Hay una carta de don Leandro Fernández de Moratín a su amigo don Pedro Napoli Signorelli, escrita en París el 7 de junio de 1787, en la que le habla de cómo andan las cosas del teatro en España, donde las compañías son pocas y de escaso personal, y, por consiguiente, algunos de los actores y actrices que hacen papel en la pieza principal, tienen también que hacerle en el sainete y aun en la tonadilla, resultando que Marco Anneo Séneca, que ha estado dando excelentes consejos a Nerón en la segunda jornada de la comedia, sale después convertido en tabernero del Rastro, luego canta una tirada sardesca, y luego vuelve a dar consejos al último de los Césares. El Prefecto del Pretorio se transforma a pocos minutos en alguacil, y Agripina en tripicallera. No hay, además, tiempo de acomodarse los peinados, sombreros y trajes, y al sacristán de Escopete se le descubre un pedazo de toga consular, que le va arrastrando por debajo de la sotanilla, y la tía Chinche sale con su guardapies de estameña azul, medias de trama de Persia, ricos zapatos con hebilla de piedras de Francia, mandil negro, peinado magnífico. Y concluye Moratín: Dirá usted que todo esto pudiera muy bien excusarse, echando toda la comedia seguida; yo digo lo mismo. Y parecía lo lógico y razonable, pero todo continuó igual.

Lo que pasó luego, ya en nuestros días, fue que la razón y la lógica quedaron sustituidas por constructos ideológicos abstractos -y de cuño totalitario, todo hay que decirlo-, y nuestro mundo se rige, decididamente, por esos manuales de constructos, que hasta pueden decidir que esa mezcolanza, que tanto irritaba a Moratín, es el más alto logro artístico que vieron los tiempos.
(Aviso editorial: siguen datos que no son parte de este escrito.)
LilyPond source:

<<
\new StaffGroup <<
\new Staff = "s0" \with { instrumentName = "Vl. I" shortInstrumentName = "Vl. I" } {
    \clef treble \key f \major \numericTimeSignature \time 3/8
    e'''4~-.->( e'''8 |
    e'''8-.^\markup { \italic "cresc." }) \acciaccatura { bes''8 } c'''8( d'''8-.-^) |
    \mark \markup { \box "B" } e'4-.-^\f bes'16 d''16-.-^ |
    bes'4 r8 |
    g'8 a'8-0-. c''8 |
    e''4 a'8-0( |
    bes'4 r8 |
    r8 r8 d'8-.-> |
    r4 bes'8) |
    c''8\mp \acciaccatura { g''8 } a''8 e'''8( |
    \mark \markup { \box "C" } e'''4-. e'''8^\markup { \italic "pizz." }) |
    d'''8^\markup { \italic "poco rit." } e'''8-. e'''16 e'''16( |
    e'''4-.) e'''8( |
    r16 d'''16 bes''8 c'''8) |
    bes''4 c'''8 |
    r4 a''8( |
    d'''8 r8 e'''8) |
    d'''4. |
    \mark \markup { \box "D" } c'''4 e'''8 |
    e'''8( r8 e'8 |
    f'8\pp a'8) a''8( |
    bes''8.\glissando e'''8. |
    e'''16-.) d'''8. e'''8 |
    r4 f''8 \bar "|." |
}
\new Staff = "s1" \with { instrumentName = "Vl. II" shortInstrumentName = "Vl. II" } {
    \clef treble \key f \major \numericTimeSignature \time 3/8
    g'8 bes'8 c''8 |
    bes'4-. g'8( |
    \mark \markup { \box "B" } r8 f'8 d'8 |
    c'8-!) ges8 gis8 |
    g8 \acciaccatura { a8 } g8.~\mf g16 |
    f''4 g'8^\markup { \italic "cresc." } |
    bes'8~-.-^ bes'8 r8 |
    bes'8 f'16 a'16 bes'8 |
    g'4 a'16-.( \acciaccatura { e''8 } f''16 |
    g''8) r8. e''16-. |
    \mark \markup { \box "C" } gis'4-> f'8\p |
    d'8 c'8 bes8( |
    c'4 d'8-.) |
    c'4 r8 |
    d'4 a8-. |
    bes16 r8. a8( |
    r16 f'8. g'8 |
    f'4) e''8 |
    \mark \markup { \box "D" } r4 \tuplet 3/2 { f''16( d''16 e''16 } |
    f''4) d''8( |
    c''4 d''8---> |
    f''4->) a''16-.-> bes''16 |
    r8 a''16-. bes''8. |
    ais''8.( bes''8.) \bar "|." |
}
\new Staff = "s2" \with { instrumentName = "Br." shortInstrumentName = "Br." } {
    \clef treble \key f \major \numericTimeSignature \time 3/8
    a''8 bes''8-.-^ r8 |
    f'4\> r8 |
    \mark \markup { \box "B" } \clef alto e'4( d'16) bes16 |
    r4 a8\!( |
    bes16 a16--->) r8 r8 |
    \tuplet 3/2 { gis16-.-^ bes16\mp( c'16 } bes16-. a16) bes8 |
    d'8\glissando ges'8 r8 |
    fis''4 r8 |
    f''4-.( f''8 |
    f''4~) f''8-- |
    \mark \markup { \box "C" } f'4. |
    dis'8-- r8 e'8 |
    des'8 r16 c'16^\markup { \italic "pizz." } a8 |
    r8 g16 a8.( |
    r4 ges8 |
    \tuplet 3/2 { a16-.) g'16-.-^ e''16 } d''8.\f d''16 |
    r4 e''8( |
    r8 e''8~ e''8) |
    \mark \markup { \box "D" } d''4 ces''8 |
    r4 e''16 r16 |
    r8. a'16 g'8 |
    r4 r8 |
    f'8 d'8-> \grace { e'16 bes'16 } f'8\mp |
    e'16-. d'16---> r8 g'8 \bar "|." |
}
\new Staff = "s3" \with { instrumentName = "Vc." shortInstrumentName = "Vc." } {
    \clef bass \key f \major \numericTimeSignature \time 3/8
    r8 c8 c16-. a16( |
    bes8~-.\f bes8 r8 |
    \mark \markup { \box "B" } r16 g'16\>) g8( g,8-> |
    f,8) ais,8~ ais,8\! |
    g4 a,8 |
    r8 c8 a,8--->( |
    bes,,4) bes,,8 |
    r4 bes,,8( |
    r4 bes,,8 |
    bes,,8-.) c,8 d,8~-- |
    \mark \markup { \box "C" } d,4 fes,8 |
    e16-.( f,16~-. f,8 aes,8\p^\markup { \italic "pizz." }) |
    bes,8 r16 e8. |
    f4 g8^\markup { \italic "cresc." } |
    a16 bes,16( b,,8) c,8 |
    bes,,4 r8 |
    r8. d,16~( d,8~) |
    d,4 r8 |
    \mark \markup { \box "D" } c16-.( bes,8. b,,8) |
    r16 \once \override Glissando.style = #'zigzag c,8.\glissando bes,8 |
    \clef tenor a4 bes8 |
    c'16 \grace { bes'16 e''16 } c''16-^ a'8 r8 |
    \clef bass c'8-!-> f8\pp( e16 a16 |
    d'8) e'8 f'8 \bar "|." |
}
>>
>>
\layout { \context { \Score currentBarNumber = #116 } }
Y, bien mirado el asunto, los sucesos y noticias de sucesos de ahora mismo se ponen ante nuestros ojos de un modo infinitamente más confuso aún, como happening, en el tono de una ópera bufa, o incluso, como representaciones de la vanguardia jacobina del siglo venidero que repite, enfatizados por la electrónica, idénticos gestos y lenguaje que los de hace quince lustros. La única ventaja, probablemente, es que no pueda mezclarse el sainete más zafio con una tragedia de Séneca, porque ya no hay elitismos, y este señor Séneca, y los otros rostros pálidos de la vieja cultura occidental, ya no pintan nada.
Las gentes sencillas mismas, que decía, además de desconcierto, como ven cada día cómo se mutilan sus mentes y sus vidas, quizás también se percatan de que de lo que se trata, con todo eso, es de que dejen de ser hombres y mujeres, tal y como les ha conformado esa odiosa cultura europea. Porque, ciertamente, tal parece ser el propósito de la comedia.